Насколько различной бывает символика нации?
Что мы получаем, рассматривая нацию как символ, а не как вещь? В последних работах по антропологии интерес к национализму дал возможность восприятия национальной риторики во множественном числе, в качестве элементов более масштабной конкуренции за право определения смысла национальной символики и определения самой нации как символа. Для подобной задачи уже бессмысленно использовать термин «национализм», поскольку теперь важнее всего понять, как этот существующий в единственном числе символ — нация — получает столь многочисленные значения. Ориентирующиеся на него группы воспринимают нацию как высший символ, но при этом имеют по отношению к нему разные намерения. Много всего разного вплетается в их конфликты — противоположные идеи о подлинности, об истинном предназначении нации, о культурном достоянии или наследии, о национальном характере и так далее10. Такое исследование ставит вопрос о том как формируются понятия нации и идентичности и как они воспроизводятся в качестве центральных элементов политической борьбы. В его рамках нация толкуется как конструкт, значение которого никогда не бывает стабильным, а всякий раз изменяется в зависимости от складывающегося баланса социальных сил, и в нем также изучается вопрос о том, какие способы достижения целей этот конструкт обеспечивает определенным группам и почему именно этим группам, а не другим.

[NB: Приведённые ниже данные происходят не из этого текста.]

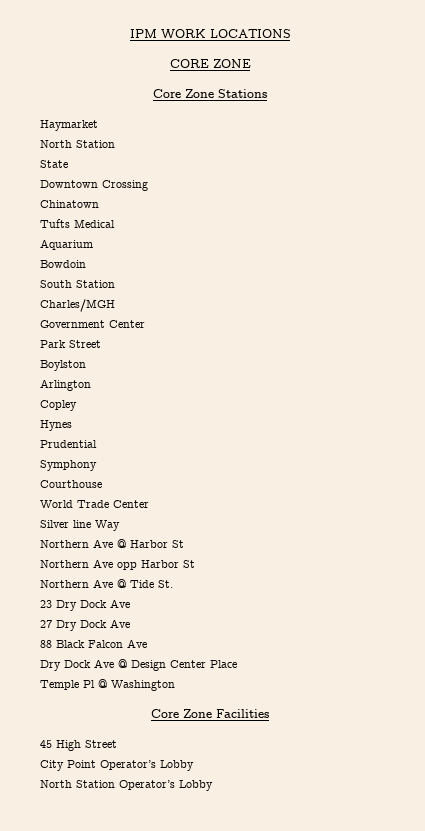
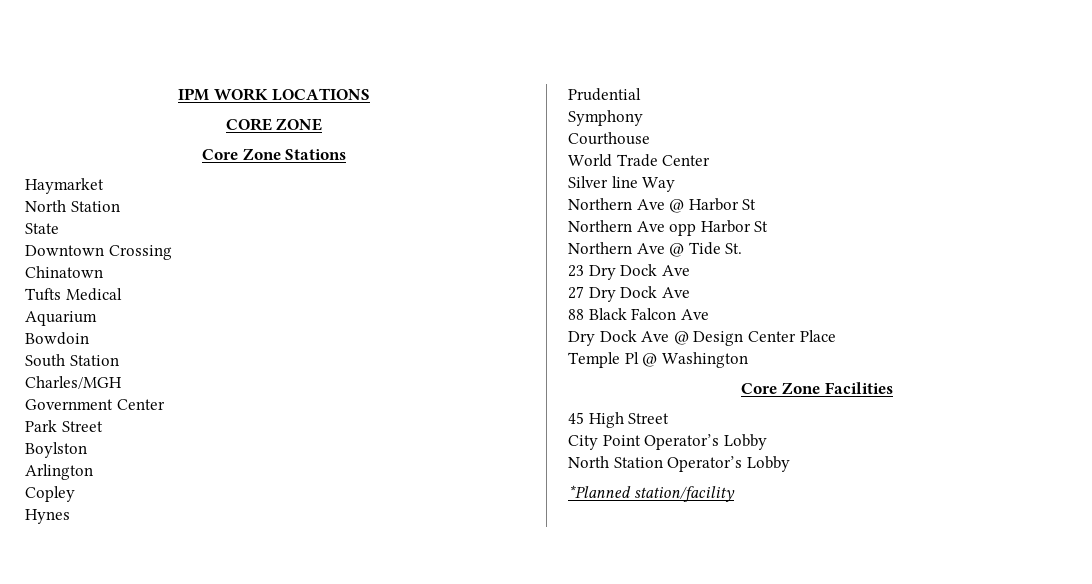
(213, 785) none -> [568,485,735,502] // *Planned station/facility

Всерьез относиться к употреблению нации в качестве символа — это значит пристально изучать социальные битвы и трения, в рамках которых она становится значимой идиомой, то есть своего рода валютой, используемой в торговле позициями, которые могут не иметь никакого отношения к нации. Например, в постсоциалистической Восточной Европе широко распространяются стереотипы и огульные обвинения в адрес цыган, которых считают лентяями и ворами. Если взглянуть на эти стереотипы с точки зрения этнографии, то станет ясным, что цыгане используются как символ деморализующего вторжения рынка на территории бывшего социалистического блока. Торговлей заняты не только цыгане — но люди приписывают им ответственность за все, что при новом, постсоциалистическом порядке, кажется им возмутительным и вызывающим расстройство. Такого рода подход позволяет объяснить, почему продолжают существовать групповые категориальные рамки даже в отсутствие самой этой группы, как, например, антисемитизм во многих восточноевропейских странах, где евреев можно найти с трудом11.
Кроме того, национальная символизация предполагает такие процессы, в ходе которых группы выделяются или, наоборот, становятся незаметными в обществе. Проект создания нации предусматривает, что несогласные элементы сначала должны быть сделаны различимыми, а затем подвергнуться ассимиляции или устранению. Кое-что из этого может произойти и в прямом физическом смысле, посредством насилия, свежим примером чего могут служить «этнические чистки» в Боснии-Герцеговине. Но эти вещи редко сопутствуют иным, символическим видам насилия, благодаря которым различие сначала делается выпуклым, а затем стирается. Представления о чистоте и испорченности, о крови как носителе культуры или, наоборот, скверны являются фундаментальными для проектов национального строительства. Они заслуживают больше внимания, чем ученые оказывали им до сих пор.